**INSTRUCCIONES:**
A. Reproduzca el pasaje del texto sobre los sentidos robados en 2020 que va desde "Nos ha robado el olor del" hasta "que las separen.".
B. Según el texto sobre los sentidos robados en 2020, ¿en qué emisora se emitió la entrevista de Jaime Cantizano a Gabi Heras?
C. Prolongue el texto sobre los sentidos robados en 2020 a partir de su última oración.

**DOCUMENTO FUENTE:**
——
En la entrevista de Jaime Cantizano a Gabi Heras en Onda Cero, escuché a Gabi describir el 2020 como “el año que nos robó los sentidos”, se refería con ello no solo a la pérdida de olfato como uno de los síntomas característicos del COVID-19, sino sobre todo a la pérdida en el tacto, a los abrazos no dados y a la impuesta “ausencia de piel” por las medidas de protección ante el virus.

Me ha invitado a pensar que también nos ha robado la visión de seres queridos, especialmente de aquellos que han quedado aislados en residencias o en habitaciones de hospital, nos ha borrado de la retina paisajes queridos a los que no podemos llegar, casas de abuelos añoradas que permanecen con puertas cerradas y sonrisas que tapan las mascarillas.

Nos ha robado el olor del mar, del campo, de la montaña, de las ciudades y pueblos distintos a los propios. Nos ha robado el olor de la piel del ser querido cuando no hay centímetros que las separen.

Nos ha robado sabores de comidas familiares, reuniones de domingo, cervezas con amigos, cumpleaños infantiles y celebraciones en los lugares de trabajo.

Y nos ha dado el sonido del silencio, ausencias de voces deseadas en momentos de soledad. Nos han faltado demasiados “te quiero” y nos han sobrado ausencias y relaciones virtuales que dejan con hambre de cercanía.

Los sentidos, además de ser esenciales para nuestra supervivencia, nos permiten percibir y construir una imagen de nuestro mundo, nos dan la información del contexto y nos permiten moldear esa realidad para convertirla en comunicación, en creatividad, en expresión de afectos. Sin ellos nos sentimos perdidos, nos convertimos en un único espectador de un teatro vacío que no levanta el telón.
——
**DATOS MOSTRADOS:**
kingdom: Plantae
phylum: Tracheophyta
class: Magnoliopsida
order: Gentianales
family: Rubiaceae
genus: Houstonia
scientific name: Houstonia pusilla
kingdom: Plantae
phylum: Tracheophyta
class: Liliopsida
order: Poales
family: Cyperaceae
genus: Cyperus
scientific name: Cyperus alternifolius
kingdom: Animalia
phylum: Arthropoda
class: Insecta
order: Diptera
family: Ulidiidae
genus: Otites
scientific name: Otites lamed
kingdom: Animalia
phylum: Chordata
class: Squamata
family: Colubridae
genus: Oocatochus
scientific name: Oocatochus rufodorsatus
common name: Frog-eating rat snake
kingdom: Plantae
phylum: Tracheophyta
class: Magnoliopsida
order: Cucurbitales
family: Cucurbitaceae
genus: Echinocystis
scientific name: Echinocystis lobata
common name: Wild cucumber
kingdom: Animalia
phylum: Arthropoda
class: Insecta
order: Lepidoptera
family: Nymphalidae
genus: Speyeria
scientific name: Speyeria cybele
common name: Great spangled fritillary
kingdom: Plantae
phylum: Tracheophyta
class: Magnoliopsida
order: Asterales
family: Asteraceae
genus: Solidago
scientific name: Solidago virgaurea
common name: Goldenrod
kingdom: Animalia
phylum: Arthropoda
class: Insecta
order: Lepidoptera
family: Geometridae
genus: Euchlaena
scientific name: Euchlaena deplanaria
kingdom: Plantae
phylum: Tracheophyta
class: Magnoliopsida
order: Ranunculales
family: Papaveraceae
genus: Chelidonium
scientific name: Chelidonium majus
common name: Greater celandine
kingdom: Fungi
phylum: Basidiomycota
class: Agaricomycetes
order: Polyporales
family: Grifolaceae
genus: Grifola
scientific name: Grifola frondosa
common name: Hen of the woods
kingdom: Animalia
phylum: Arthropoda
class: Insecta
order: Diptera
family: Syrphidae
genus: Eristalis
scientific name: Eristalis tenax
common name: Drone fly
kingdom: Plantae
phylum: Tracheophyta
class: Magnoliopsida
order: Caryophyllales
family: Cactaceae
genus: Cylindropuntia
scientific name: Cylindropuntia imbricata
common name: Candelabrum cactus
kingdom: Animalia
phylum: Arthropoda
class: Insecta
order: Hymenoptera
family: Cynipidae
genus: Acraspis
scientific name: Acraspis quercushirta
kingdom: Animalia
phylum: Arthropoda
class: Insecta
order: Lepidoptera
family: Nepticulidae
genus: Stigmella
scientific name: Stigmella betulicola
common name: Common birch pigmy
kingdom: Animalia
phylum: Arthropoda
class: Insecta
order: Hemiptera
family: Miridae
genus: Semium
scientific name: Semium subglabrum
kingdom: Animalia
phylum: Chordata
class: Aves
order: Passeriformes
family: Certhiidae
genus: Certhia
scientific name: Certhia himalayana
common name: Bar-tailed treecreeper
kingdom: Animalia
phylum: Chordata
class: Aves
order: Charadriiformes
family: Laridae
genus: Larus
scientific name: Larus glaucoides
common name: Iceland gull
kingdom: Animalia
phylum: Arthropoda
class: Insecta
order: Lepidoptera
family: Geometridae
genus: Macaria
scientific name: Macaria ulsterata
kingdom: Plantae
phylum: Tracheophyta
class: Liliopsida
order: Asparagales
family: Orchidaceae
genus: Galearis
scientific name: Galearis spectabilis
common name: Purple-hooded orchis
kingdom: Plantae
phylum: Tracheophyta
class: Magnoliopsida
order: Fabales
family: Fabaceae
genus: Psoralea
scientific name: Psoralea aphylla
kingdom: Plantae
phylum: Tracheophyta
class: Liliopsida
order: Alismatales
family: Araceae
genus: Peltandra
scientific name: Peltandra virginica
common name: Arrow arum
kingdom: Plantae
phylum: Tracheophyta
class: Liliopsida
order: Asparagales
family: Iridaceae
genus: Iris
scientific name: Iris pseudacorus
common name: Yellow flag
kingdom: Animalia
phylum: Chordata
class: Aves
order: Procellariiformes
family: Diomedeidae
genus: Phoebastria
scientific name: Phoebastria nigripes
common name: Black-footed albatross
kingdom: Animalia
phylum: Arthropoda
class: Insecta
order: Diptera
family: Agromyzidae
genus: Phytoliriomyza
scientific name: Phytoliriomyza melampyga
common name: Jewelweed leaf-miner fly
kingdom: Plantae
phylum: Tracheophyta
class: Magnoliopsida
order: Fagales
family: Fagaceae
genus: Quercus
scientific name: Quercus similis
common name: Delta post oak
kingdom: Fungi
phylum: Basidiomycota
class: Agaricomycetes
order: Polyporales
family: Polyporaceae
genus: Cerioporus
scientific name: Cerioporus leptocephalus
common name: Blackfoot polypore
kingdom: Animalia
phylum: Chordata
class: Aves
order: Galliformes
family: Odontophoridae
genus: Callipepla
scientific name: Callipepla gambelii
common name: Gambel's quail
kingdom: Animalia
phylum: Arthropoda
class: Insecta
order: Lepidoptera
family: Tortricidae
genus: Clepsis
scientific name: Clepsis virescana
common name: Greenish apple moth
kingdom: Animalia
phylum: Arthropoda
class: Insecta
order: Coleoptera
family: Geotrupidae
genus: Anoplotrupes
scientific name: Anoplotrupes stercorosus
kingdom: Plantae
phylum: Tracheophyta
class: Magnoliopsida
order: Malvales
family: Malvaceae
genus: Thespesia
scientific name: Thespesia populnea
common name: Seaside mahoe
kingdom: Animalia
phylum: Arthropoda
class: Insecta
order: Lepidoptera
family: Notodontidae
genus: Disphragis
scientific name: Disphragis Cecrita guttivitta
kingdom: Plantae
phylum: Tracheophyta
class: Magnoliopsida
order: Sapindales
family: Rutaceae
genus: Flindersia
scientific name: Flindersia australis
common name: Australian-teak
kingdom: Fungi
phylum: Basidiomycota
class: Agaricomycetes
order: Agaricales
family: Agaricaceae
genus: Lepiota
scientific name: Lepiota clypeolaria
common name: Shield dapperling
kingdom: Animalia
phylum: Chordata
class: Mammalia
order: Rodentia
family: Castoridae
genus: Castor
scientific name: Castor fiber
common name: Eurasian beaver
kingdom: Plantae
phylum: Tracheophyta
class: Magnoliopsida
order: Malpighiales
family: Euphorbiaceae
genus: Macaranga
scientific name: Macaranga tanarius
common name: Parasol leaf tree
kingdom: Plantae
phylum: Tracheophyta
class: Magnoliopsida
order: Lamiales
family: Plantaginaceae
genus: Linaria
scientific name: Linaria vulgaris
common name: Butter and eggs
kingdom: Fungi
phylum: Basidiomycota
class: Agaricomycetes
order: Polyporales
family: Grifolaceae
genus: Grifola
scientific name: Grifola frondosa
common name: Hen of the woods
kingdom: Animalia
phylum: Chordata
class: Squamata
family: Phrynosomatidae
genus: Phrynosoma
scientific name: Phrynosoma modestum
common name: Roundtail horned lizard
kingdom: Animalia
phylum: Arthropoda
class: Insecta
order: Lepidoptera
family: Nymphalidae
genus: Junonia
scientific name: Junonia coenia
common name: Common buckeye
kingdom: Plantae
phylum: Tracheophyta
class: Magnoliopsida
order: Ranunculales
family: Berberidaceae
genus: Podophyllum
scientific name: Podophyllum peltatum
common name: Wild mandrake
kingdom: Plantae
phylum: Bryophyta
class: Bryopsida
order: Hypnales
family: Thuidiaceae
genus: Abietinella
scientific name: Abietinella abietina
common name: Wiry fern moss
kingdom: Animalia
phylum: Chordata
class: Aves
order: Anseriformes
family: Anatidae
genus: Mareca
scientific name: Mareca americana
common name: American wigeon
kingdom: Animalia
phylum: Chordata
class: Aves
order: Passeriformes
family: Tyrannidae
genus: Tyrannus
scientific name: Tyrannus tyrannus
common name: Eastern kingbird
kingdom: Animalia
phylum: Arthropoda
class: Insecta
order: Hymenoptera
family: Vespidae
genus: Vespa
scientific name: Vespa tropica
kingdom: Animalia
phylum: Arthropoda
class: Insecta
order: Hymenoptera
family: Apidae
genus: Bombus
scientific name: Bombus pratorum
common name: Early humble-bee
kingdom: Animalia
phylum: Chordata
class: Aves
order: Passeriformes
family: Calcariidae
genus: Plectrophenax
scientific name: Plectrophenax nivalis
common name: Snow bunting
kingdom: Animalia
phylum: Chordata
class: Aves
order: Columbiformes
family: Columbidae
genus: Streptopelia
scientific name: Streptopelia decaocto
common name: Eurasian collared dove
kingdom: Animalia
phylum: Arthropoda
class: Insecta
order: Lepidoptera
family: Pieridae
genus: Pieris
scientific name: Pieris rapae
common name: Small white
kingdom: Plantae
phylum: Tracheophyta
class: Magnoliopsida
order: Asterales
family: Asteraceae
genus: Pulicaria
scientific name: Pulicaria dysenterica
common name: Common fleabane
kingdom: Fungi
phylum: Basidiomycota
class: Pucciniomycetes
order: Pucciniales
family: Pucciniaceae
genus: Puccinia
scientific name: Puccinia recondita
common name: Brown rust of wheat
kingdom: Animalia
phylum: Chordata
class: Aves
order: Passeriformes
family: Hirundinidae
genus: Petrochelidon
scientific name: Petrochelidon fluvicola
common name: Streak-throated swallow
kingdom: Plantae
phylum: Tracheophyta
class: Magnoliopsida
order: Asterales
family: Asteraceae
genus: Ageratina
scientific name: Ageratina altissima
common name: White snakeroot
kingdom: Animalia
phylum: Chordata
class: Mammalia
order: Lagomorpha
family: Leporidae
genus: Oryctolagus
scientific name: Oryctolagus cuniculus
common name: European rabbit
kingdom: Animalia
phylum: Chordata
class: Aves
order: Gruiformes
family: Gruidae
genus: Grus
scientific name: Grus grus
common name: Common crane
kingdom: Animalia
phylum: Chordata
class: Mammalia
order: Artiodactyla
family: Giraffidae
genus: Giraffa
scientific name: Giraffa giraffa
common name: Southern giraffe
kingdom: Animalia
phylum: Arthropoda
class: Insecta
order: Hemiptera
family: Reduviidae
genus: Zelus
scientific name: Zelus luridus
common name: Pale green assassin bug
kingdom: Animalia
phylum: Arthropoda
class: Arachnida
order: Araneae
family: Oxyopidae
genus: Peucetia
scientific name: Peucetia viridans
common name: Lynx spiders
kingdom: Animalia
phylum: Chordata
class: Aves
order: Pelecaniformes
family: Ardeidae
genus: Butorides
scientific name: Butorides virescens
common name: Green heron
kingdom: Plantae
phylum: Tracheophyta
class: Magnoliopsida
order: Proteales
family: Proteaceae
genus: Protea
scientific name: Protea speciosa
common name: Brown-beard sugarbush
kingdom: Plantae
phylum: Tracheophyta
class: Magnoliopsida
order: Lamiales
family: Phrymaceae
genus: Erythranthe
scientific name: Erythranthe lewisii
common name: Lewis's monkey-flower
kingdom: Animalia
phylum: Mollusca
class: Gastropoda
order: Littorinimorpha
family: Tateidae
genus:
——
**RESPUESTAS:**
A.
Nos ha robado el olor del mar, del campo, de la montaña, de las ciudades y pueblos distintos a los propios. Nos ha robado el olor de la piel del ser querido cuando no hay centímetros que las separen.

B. En Onda Cero.

C.
Cuando el ser humano pierde fisiológicamente alguno de sus sentidos, la plasticidad de nuestro cerebro intenta siempre una adaptación y compensación dentro de sus posibilidades. Quiero pensar que, de la misma manera, el 2020 nos ha puesto un reto por delante: entrenar nuestra capacidad de escuchar el silencio propio, de mirar para uno mismo, de darnos permiso para conectar con nuestra vulnerabilidad y a partir de ahí descubrir nuestra fortaleza. Nos ha mostrado las cosas que son verdaderamente prioritarias y las que no para que no lo olvidemos. Nos ha enseñado que nadie debe morir solo, que algunos mayores viven en residencias, pero no son internos ingresados en ellas sin libertades ni derechos; que una vez más, los niños nos han dado lecciones de adaptación y afrontamiento; que justo al lado tenemos a esas personas que pueden ser apoyo en las dificultades… Como sociedad, ha dejado al desnudo nuestros puntos de ruptura y que aquí no sirve el “nosotros” frente al “ellos”, porque de esto solo se sale con Ciencia y esfuerzos compartidos; que nuestro personal sanitario y de servicios han sido la muleta de una sociedad amputada, y que paliar y curar el sufrimiento que ha quedado como herida emocional en esos sectores se ha convertido en una obligación ética más allá de un derecho laboral.

El final del 2020 nos deja en un mirador hacia el 2021, en la mano de cada uno estará hacia donde orientemos nuestros personales telescopios tras el camino recorrido. Esos objetivos vitales pueden ser solo “propuestas de año nuevo” o convertirse en una manera de ser y estar en nuestra vida y profesión. Desde esa perspectiva, la humanización de los contextos asistenciales ha quedado claramente subrayada en sus necesidades de cambio, desde Proyecto HU-CI seguiremos enfocando hacia allí nuestra mirada y acción.